創業者のアルマにとって、ブランドの前身『Printex(プリンテックス)』社時代から、盟友ともいえる存在だったマイヤ。

人気パターンの「Unikko(ウニッコ)」をはじめ、「Kivet(キヴェット)」Kaivo(カイヴォ)」は、すべて彼女がデザインしました。

約40年にわたるマリメッコでのキャリアの中で、マイヤ・イソラは 500以上の作品を手がけました。
その偉大な業績は、現在も敬意をもって受け継がれています。

出典 Maija Isola – Wikipedia

Vuokko Eskolin-Nurmesniemi(ヴオッコ・エスコリン-ヌルメスニエミ)

ヴォッコは、服飾デザイナーとして1953年にマリメッコへ入社。
1960年までの在籍期間で、服のデザインもこなした一方で、柄のデザインも手がけました。

Pirput Parput(ピルプト パルプト)」「Nadja(ナドヤ)」「Varvunraita(バルブンライタ)」といった、初期マリメッコの人気パターンを数多く輩出しています。

彼女が在籍中に考案した、プリント時に起こる色の重なりを活かしたデザイン方法は、のちのデザイナーたちに多大な影響を与えました。

脇阪克二(わきさか かつじ)

マリメッコ初の日本人デザイナーである脇坂克二は、1968~ 1971年と 2001年に活躍しました。
彼の代表作品ともいえる、遊び心溢れる車のパターン「Bo Boo(ブーブー)」は、子ども向けのアイテムに多く用いられ、特にアメリカで人気を博しました。

のびのびしたタッチと、力強くもやさしいタッチで、子どもだけでなく大人のハートも掴む、マリメッコの定番パターンのひとつです。

Maija Louekari(マイヤ・ロウエカリ)

現在、ヘルシンキを拠点にイラストレーター・デザイナーとして活動する、マイヤ・ロウエカリ。
2003年にマリメッコとヘルシンキ芸術大学が共同開催したデザインコンペで見事勝ち抜き、同年ブランドでのキャリアをスタートしました。

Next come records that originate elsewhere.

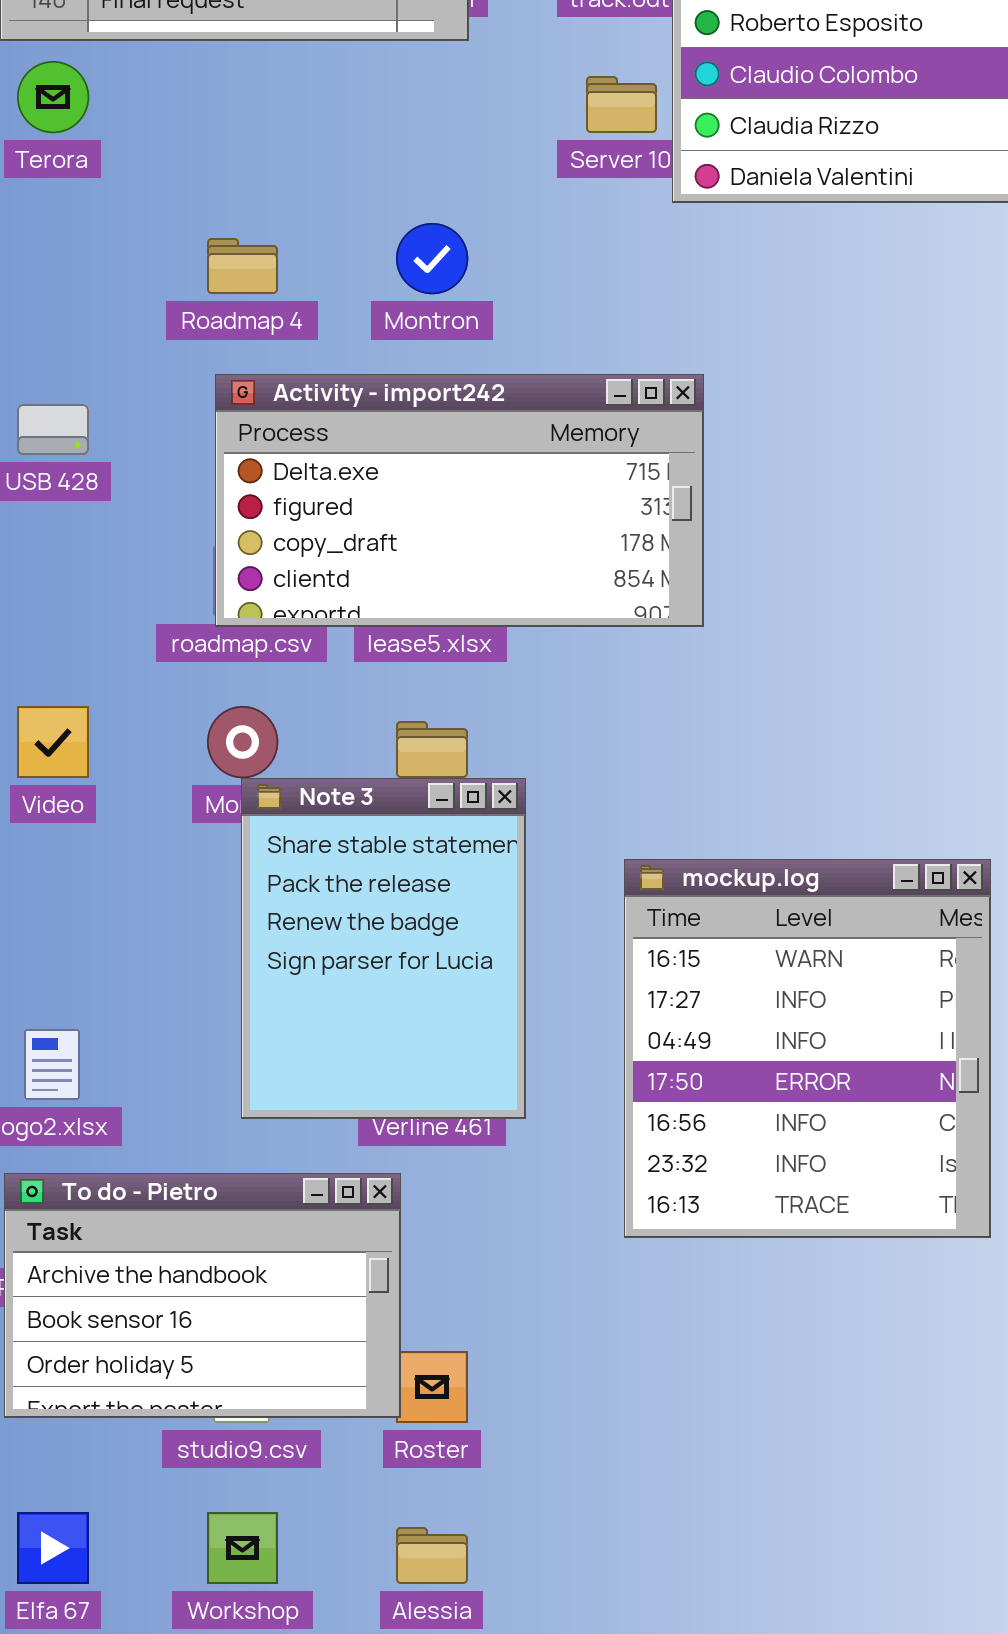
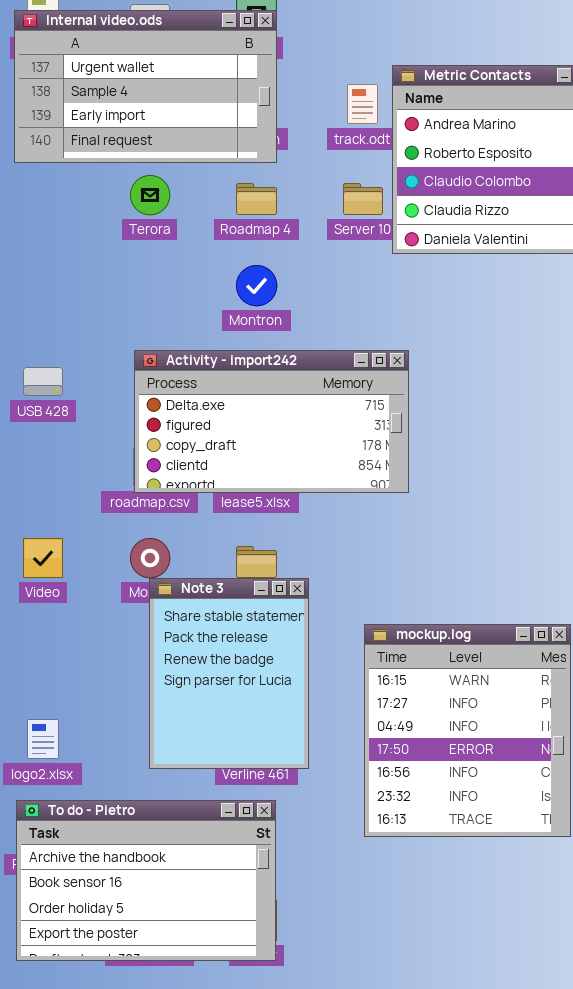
Terora: [17,61,89,133] -> [130,175,170,215], moved
Roadmap 4: [207,238,278,294] -> [236,183,277,215], moved
To do - Pietro: [4,1173,401,1418] -> [16,800,276,961], resized

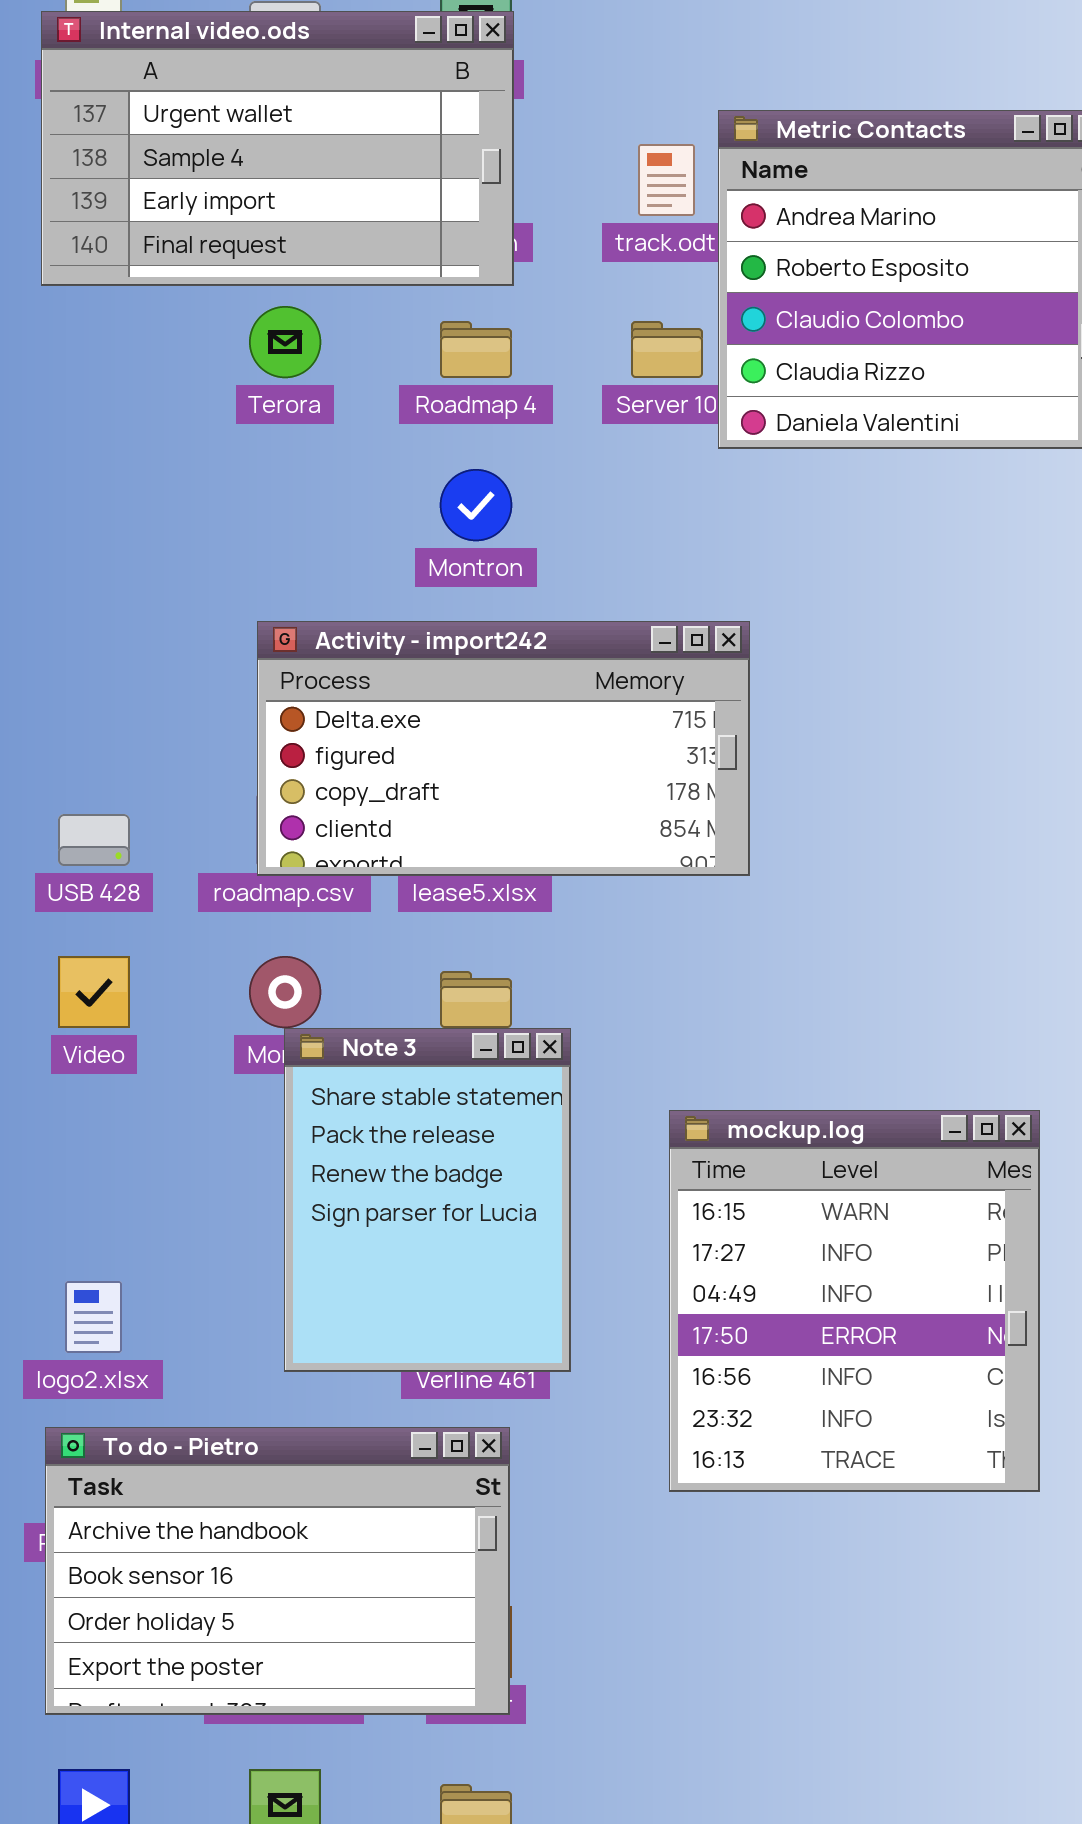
USB 428: [23,367,63,396] -> [58,814,130,866], moved

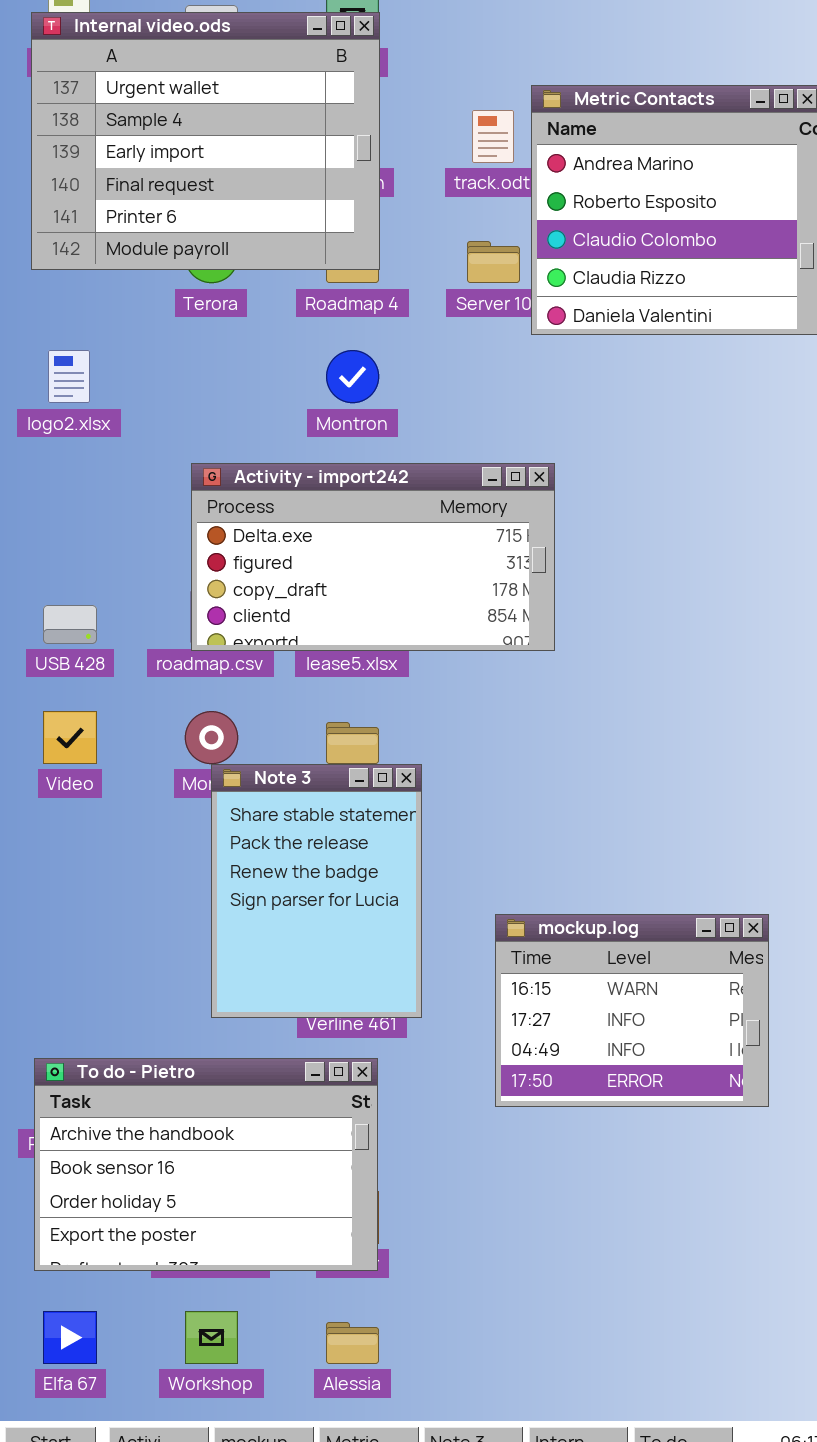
Internal video.ods: [41,11,514,286] -> [31,12,380,270], resized
mockup.log: [669,1110,1040,1492] -> [495,914,769,1107], resized
logo2.xlsx: [65,1281,122,1353] -> [48,350,90,403], moved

2009年に発表された、マリメッコ初のテーブルウェア『Oiva(オイヴァ)』シリーズのパターン、「Siirtolapuutarha(シイルトラプータルハ):市民菜園」を手がけ、大きな話題になりました。

ほかにも「Kuusikossa(クーシコッサ):トウヒの森」「Rasymatto(ラシィマット):使い込まれたラグ」のような、日常風景を切り取った素朴で繊細なパターンで、多くの人々に発信しつづけています。

時代に左右されないmarimekko(マリメッコ)のデザイン

60年以上の時を経てもなお色あせることのない、マリメッコの大胆かつ抽象的なデザインは、使う人の個性を引き立て、暮らしに色どりを与えてくれます。

マリメッコのデザインは、創業者・アルマがかつて語った「時代を感じさせない、使い続けられる商品」として、誕生から現在に至るまで多くの人々に喜びをもたらし、世代を超えて愛されています。